I will leave for a archery bull elk hunt in two weeks. The unit is off the grid and is limited to foot or horse. I will backpack in for 2 miles and hunt solo.

I have spent many hours practicing with my bow and elk calls as well as exercising in the gym and hiking with 70# backpack for 4 - 5 miles. I have lost weight, built muscle and most of those around me think it very odd behavior to devote this much time and energy for any hunt much less one where you sleep in a tent and recent success rates for this hunt are almost single digits. I hear things like, "You know they sell meat at the grocery store" and "What so you do after the animal is dead?" and "Why would you want to spend your vacation hunting?"
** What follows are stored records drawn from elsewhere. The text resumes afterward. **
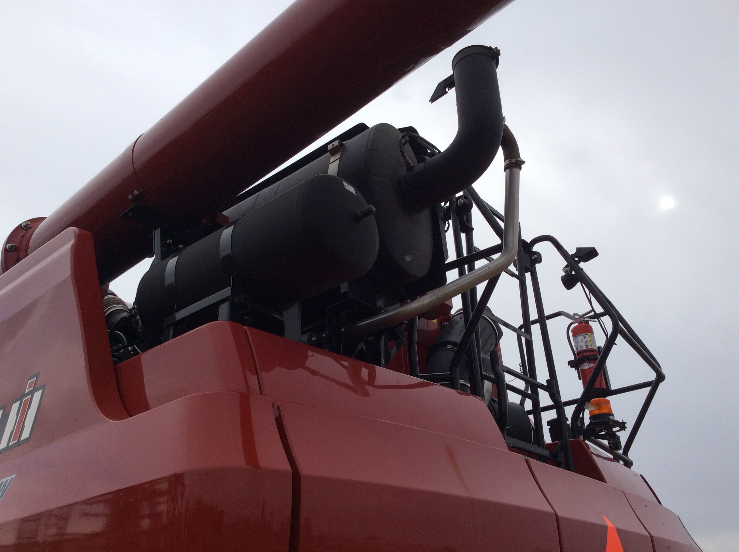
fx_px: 682
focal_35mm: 32
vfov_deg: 44.1
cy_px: 276
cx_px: 370
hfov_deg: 56.9
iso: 32
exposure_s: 1/1144
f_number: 2.4
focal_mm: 3.3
The feeling I have as hike away from the truck with a heavy backpack is unlike anything I encounter in my professional life. I know the challenge at hand on the hunt and am prepared. Seeing wildlife up close and hearing bugling elk during the day and then at night seeing stars so clearly horizon to horizon is the sort of thing that makes me smile.

I will reflect on family, friends, past experiences and career. But memories I create this hunt will be of the hunt. The call of the wild is an important part of who I am. I will hunt again.
 
Over all I liked the cimotography sp? Makes me wonder if I have my priorties right. Shoot now I feel guilty lol.